Atas aksi sembrononya dalam membedakan telur asli dan palsu yang ia dapat dari kiriman dari grup WA itu, Syahroni mengaku salah dan meminta maaf.

“Mohon maaf sekali lagi agar dimaafkan kesalahan saya atas kekeliruan saya mengasumsikan telur ini palsu. Saya mohon sinergi antara pemerintah dan masyarakat tetap memberikan informasi yang betul jangan sampai adanya kejadian kayak gini lagi, baru di-cross lagi.”

Nah, Mas Syahroni, mangkanya, jangan mudah percaya sama apa-apa yang didapat dari WA. Niatnya pengin mengingatkan masyarakat, ealah, jatuhnya justru meresahkan masyarakat.

Yah, isu soal telur palsu ini memang sangat-sanget sensitif.
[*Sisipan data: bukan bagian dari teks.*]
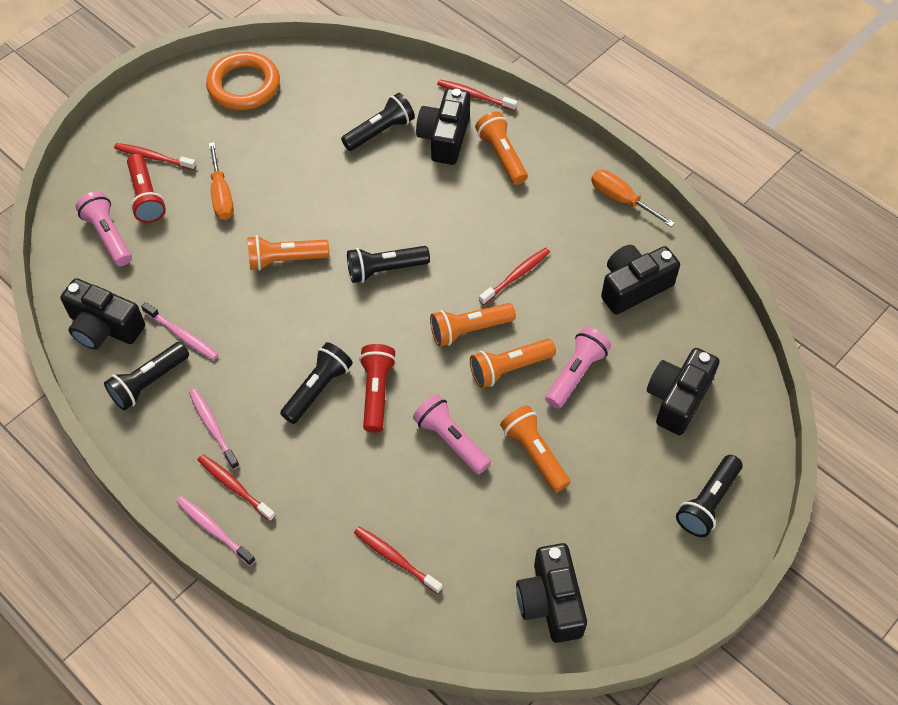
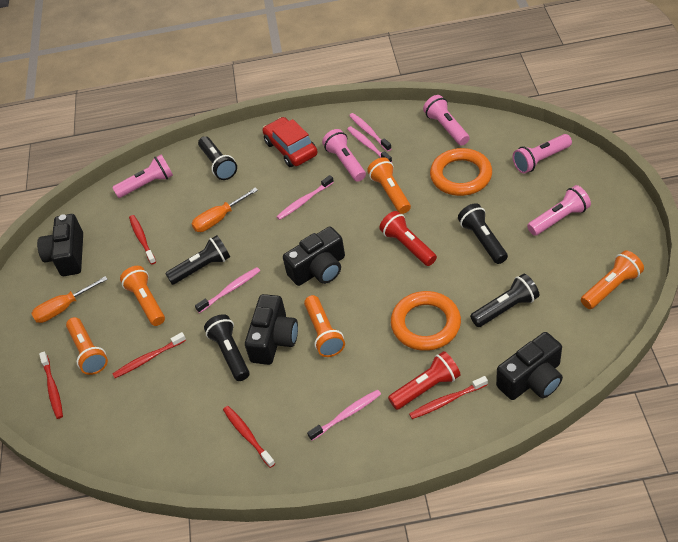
black camera: 5 -> 4
orange ring: 1 -> 2
pink flashlight: 3 -> 5
pink toothbrush: 3 -> 5
red car: 0 -> 1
Ia bikin banyak peternak telur merugi karena masyarakat jadi takut mengonsumsi telur. Padahal cara membedakan telur palsu dan yang asli sebenarnya sangatlah mudah. Cukup disentil keras dengan jari, jika si pemilik telur berteriak “asuuuu”, maka dipastikan, itu adalah telur yang asli.